→ **To-do item**: Collect all lines from the records below that include the word "zate".

→ **Data for review**:
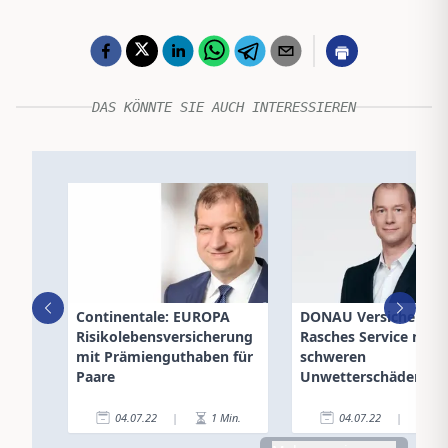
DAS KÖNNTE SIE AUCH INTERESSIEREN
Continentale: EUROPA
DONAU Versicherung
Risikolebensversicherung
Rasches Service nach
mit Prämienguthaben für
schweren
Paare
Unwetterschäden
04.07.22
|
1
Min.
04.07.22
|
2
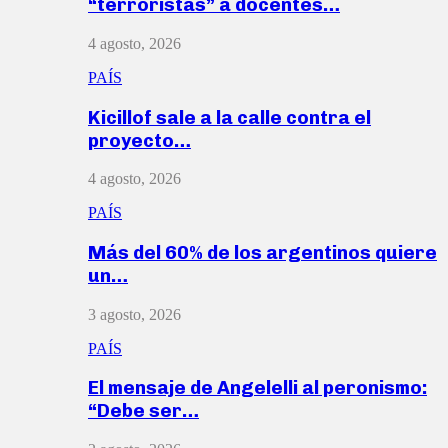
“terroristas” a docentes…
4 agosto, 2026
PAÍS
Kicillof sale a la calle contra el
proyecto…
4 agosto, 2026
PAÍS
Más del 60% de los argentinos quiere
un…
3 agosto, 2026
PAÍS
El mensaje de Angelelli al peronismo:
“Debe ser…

--

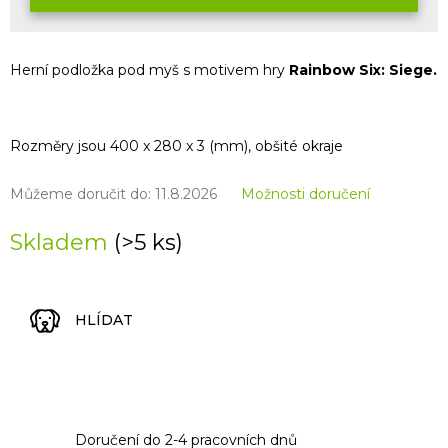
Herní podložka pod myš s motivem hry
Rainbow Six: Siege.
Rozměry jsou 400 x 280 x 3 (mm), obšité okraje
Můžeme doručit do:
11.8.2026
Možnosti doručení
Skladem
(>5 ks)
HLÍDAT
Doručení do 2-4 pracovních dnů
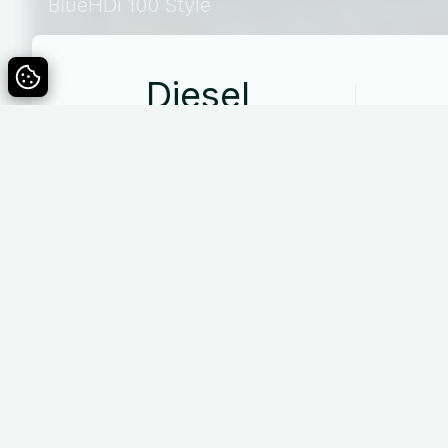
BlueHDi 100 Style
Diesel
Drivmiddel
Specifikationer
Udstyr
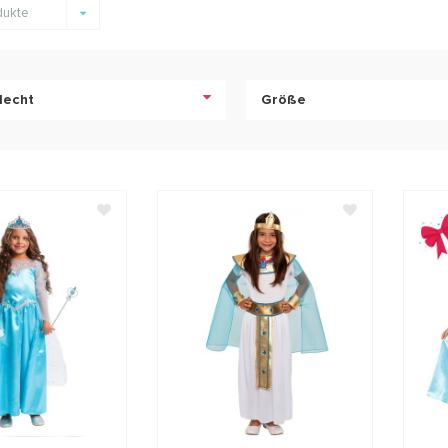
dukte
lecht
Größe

---

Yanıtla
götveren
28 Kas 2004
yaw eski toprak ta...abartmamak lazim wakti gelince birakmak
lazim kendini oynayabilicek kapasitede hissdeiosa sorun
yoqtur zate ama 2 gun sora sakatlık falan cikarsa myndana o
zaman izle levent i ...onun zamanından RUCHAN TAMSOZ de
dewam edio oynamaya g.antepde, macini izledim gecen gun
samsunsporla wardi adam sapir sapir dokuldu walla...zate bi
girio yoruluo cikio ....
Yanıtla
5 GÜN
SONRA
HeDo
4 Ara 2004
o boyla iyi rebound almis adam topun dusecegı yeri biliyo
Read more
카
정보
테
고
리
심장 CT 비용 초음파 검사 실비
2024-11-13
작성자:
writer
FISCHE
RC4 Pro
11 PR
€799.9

→ **Written response**:
yoqtur zate ama 2 gun sora sakatlık falan cikarsa myndana o
samsunsporla wardi adam sapir sapir dokuldu walla...zate bi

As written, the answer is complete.